2018/2019

2018/2019

DM270

MAT/08 (NUMERICAL ANALYSIS)

DEPARTMENT OF ELECTRICAL,COMPUTER AND BIOMEDICAL ENGINEERING

BIOENGINEERING

Tecnologie per la salute

1°

1st semester (01/10/2018 - 18/01/2019)

6

56 lesson hours

Italian

WRITTEN AND ORAL TEST

PAVARINO LUCA FRANCO (titolare) - 6 ECTS

Differential and integral calculus for function of many variables, vector calculus, matrices. MATLAB programming

The course is divided in two parts. DYNAMICAL SYSTEMS: theory and numerical methods (6CFU) and FINITE ELEMENT METHOD AND APPLICATIONS (3CFU).

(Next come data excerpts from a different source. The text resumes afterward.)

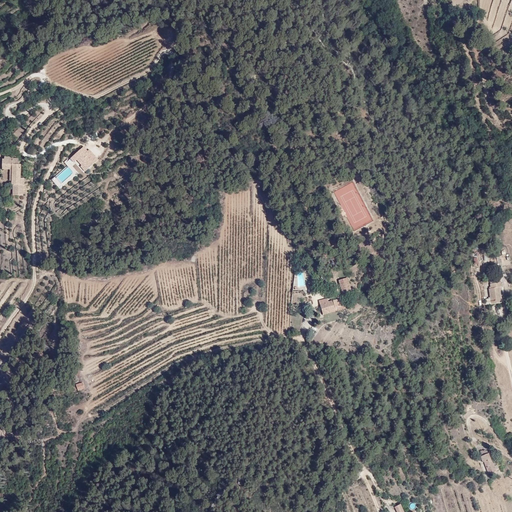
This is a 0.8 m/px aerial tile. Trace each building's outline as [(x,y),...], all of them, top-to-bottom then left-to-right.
[(71,157),(84,172),(99,160),(89,149),(87,150),(84,147),(71,157)] [(18,198),(28,197),(25,160),(8,159),(7,170),(13,171),(18,198)] [(305,284),(312,280),(311,274),(310,274),(303,281),(305,284)] [(337,279),(341,293),(338,294),(339,297),(340,296),(340,297),(343,296),(344,294),(344,293),(350,291),(346,277),(337,279)] [(501,291),(500,284),(502,284),(501,278),(489,281),(489,285),(488,286),(491,302),(501,300),(499,292),(501,291)] [(340,297),(340,296),(331,299),(327,301),(326,297),(316,300),(321,314),(334,310),(333,306),(342,304),(343,303),(340,297)] [(76,384),(78,391),(85,389),(83,382),(76,384)] [(464,417),(462,409),(454,411),(456,419),(464,417)] [(484,464),(488,476),(495,474),(495,473),(498,472),(497,468),(493,469),(489,456),(488,456),(487,454),(486,454),(486,453),(482,454),(481,454),(482,458),(481,459),(481,460),(482,464),(484,464)]
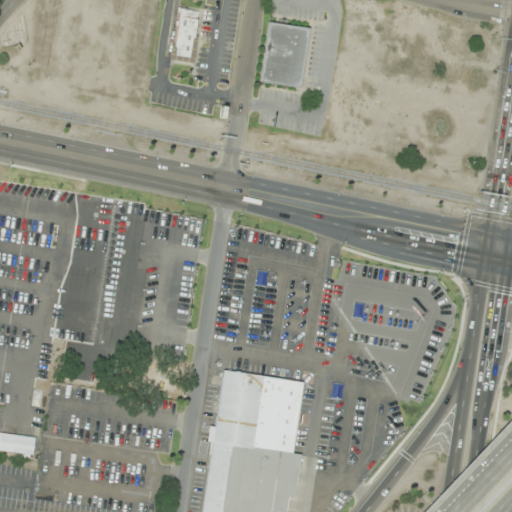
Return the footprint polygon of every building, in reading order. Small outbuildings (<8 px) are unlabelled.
[(177,12),(175,12),(175,8),(196,11),(193,35),(195,35),(191,63),(167,59),(170,44),(172,44),(174,26),(172,26),(173,21),(175,21),(177,12)] [(266,22),(307,28),(298,88),(257,82),(266,22)] [(75,255),(83,256),(80,280),(104,283),(114,201),(82,197),(75,255)] [(378,355),(401,341),(396,332),(416,320),(431,346),(445,337),(407,274),(394,282),(410,310),(388,324),(378,307),(357,319),(378,355)] [(106,306),(77,302),(73,332),(102,336),(106,306)] [(395,378),(420,389),(426,376),(402,365),(395,378)] [(301,382),(221,372),(214,428),(208,427),(206,442),(209,443),(200,511),(284,511),(286,498),(292,499),(298,454),(292,454),(301,382)]
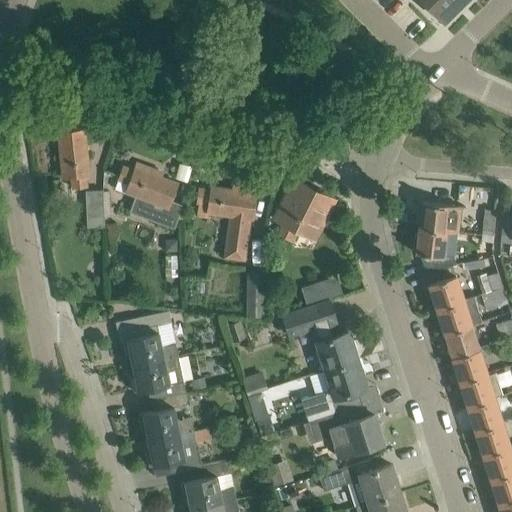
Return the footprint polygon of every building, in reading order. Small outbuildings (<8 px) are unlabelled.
[(451,0),(424,0),(442,19),(456,5),(451,0)] [(85,174),(88,174),(83,129),(58,132),(63,176),(71,175),(72,186),(86,185),(85,174)] [(133,207),(148,212),(146,217),(174,227),(182,204),(170,200),(177,182),(155,175),(157,170),(136,162),(133,170),(123,166),(118,179),(119,180),(116,189),(125,192),(126,191),(138,195),(133,207)] [(279,208),(285,211),(280,221),(283,222),(278,232),(291,239),(296,229),(303,232),(309,221),(320,227),(335,198),(300,181),(293,195),(287,191),(279,208)] [(225,256),(244,258),(250,217),(251,216),(256,188),(240,186),(240,190),(211,186),(210,189),(199,187),(197,202),(199,202),(197,215),(207,216),(208,211),(231,215),(225,256)] [(462,187),(461,198),(468,199),(472,196),(473,189),(462,187)] [(85,190),(87,226),(104,225),(102,189),(85,190)] [(458,232),(459,225),(461,205),(421,201),(418,227),(446,231),(446,230),(458,232)] [(494,226),(496,210),(484,209),(483,225),(494,226)] [(483,225),(481,240),(493,241),(494,226),(483,225)] [(418,227),(415,252),(421,253),(421,257),(426,276),(453,267),(452,265),(456,263),(453,255),(443,253),(446,231),(418,227)] [(501,255),(511,255),(511,236),(503,236),(501,255)] [(484,258),(465,262),(466,270),(485,266),(484,258)] [(491,290),(503,286),(498,271),(486,276),(491,290)] [(437,307),(463,299),(455,273),(428,281),(437,307)] [(484,273),(477,275),(482,293),(487,291),(489,291),(484,273)] [(343,294),(337,275),(301,287),(307,306),(343,294)] [(482,293),(481,293),(487,309),(508,301),(503,286),(491,290),(489,291),(487,291),(482,293)] [(474,296),(463,299),(437,307),(444,332),(471,323),(482,320),(474,296)] [(267,298),(250,297),(250,320),(267,320),(267,298)] [(325,369),(356,358),(347,330),(339,333),(335,320),(336,320),(336,319),(329,300),(310,306),(282,315),(288,334),(311,327),(313,332),(325,369)] [(142,335),(123,338),(126,356),(130,355),(132,364),(178,354),(176,342),(161,345),(157,324),(171,322),(169,310),(138,316),(142,335)] [(501,338),(511,334),(511,317),(497,323),(501,338)] [(233,342),(246,338),(241,320),(227,324),(233,342)] [(478,345),(471,323),(444,332),(451,354),(478,345)] [(502,342),(508,340),(511,353),(511,334),(501,338),(502,342)] [(487,372),(478,345),(451,354),(460,381),(487,372)] [(130,373),(134,391),(147,388),(150,399),(186,391),(184,380),(170,383),(168,369),(181,366),(178,354),(132,364),(134,373),(130,373)] [(331,389),(301,398),(308,421),(328,415),(328,414),(361,403),(357,389),(365,386),(356,358),(325,369),(331,389)] [(241,377),(247,396),(261,391),(268,389),(262,371),(241,377)] [(487,374),(487,372),(460,381),(467,405),(494,397),(494,396),(502,394),(495,372),(487,374)] [(191,380),(193,388),(205,386),(204,377),(191,380)] [(152,410),(138,413),(142,430),(146,429),(147,438),(194,428),(191,417),(178,420),(175,406),(189,403),(186,391),(150,399),(152,410)] [(261,391),(247,396),(259,436),(273,432),(261,391)] [(511,404),(498,409),(494,397),(467,405),(475,429),(502,421),(511,417),(511,404)] [(328,415),(333,429),(341,455),(383,441),(373,412),(365,415),(361,403),(328,414),(328,415)] [(510,445),(502,421),(475,429),(483,454),(510,445)] [(149,465),(160,463),(174,460),(176,471),(202,466),(199,453),(196,441),(194,428),(147,438),(149,447),(145,448),(149,465)] [(511,471),(511,452),(510,445),(483,454),(491,478),(511,471)] [(206,477),(181,482),(185,499),(189,498),(190,507),(198,506),(237,498),(234,484),(220,487),(218,474),(231,471),(229,459),(225,460),(204,465),(206,477)] [(365,462),(328,474),(332,489),(352,483),(359,504),(399,492),(390,463),(367,470),(365,462)] [(511,498),(511,471),(491,478),(498,503),(511,498)] [(405,511),(399,492),(359,504),(361,511),(405,511)] [(228,511),(239,510),(237,498),(198,506),(190,507),(191,511),(228,511)] [(511,511),(511,498),(498,503),(501,511),(511,511)]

The first part of the course introduces the main concepts related to qualitative and quantitative study of solutions of ordinary differential systems providing the main analytical and numerical methods for the investigation of the dynamics of mathematical models and the critical interpretation of the numerical results.

DYNAMICAL SYSTEMS: theory and numerical methods.
The course is an introduction to the solvability of initial value problem for ordinary differential systems and to the investigation of the qualitative properties of solutions and of equilibrium points with their asymptotic behaviour. The course develops the numerical methods for the numerical simulation of dynamical systems with applications to population dynamics and bistable models.

FINITE ELEMENTS METHODS AND APPLICATIONS
The course introduces the basic notions of the Finite Element Method and its theoretical grounds. Moreover, the practical part of the course will be devoted to the implementation of a MATLAB solver for elliptic problems in two dimensions.

DYNAMICAL SYSTEMS: theory and numerical methods
Basic notion of linear algebra and analysis
Vectorial spaces, matrices, eigenvalues, eigenvectors, linear differential equations, differential and integral calculus, vectorial Taylor series.
Introduction to initial value problems for ordinary differential equations
Local and global solvability, continuous dependence on the initial data, parameters and right hand side perturbations
Asymptotic Stability
Stability of solutions and of equilibrium points. Linear systems. Stability of the linear autonomous systems based on the spectral abscissa. Nonlinear system: linearization. Nonlinear system: Liapunov function. Two dimension linear system and global analysis of the phase plane.
Basic notions of numerical analysis
Polynomial interpolation and remainder terms. Numerical integration: Newton-Cotes formulae and Gausian quadrature. Functional iteration for a system of nonlinear equations: explicit iteration scheme and Newton method.
Numerical methods for ordinary differential systems
One step methods: consistency, zero-stability and convergence. Runge-Kutta methods based on numerical quadratures, Runge-Kutta methods based on collocation methods. Linear multistep methods: consistency, zero-stability and convergence. Adams Bashforth and Moulton methods, Predictor-Corrector methods, backwords differentiation formulae. Estimators of the local discretization error and adative strategy of the time step. Test problems and region of absolute stability. Stiff problems.
Introduction to bifurcation involving fixed points and limit cycles in biological systems.
Analysis and Simulation of dynamical systems: Lotka-Volterra model, FitzHugh-Nagumo model.

Frontal lectures +
programming labs using MATLAB and xppaut

F. Verhulst. Nonlinear differential equations and dynamical systems. Springer-Verlag,Heidelberg, 2006.
R. Mattheij, J. Molenaar. Ordinary differential equations in theory and practice. SIAM, Philadelphia, 2002.
A. Quarteroni, R. Sacco, F. Saleri. Matematica Numerica. Springer 3ra ed., 2008.
M. Crouzeix, A.L. Mignot. Analyse Numeriques des Equations Differentielles. Masson, Paris 1984.
A.M. Stuart , A.R. Humphries. Dynamical Systems and Numerical Analysis. Cambridge University Press 1998.

Written examination with possible oral exam with discussion and interpretation of the models and simulations developed in the course.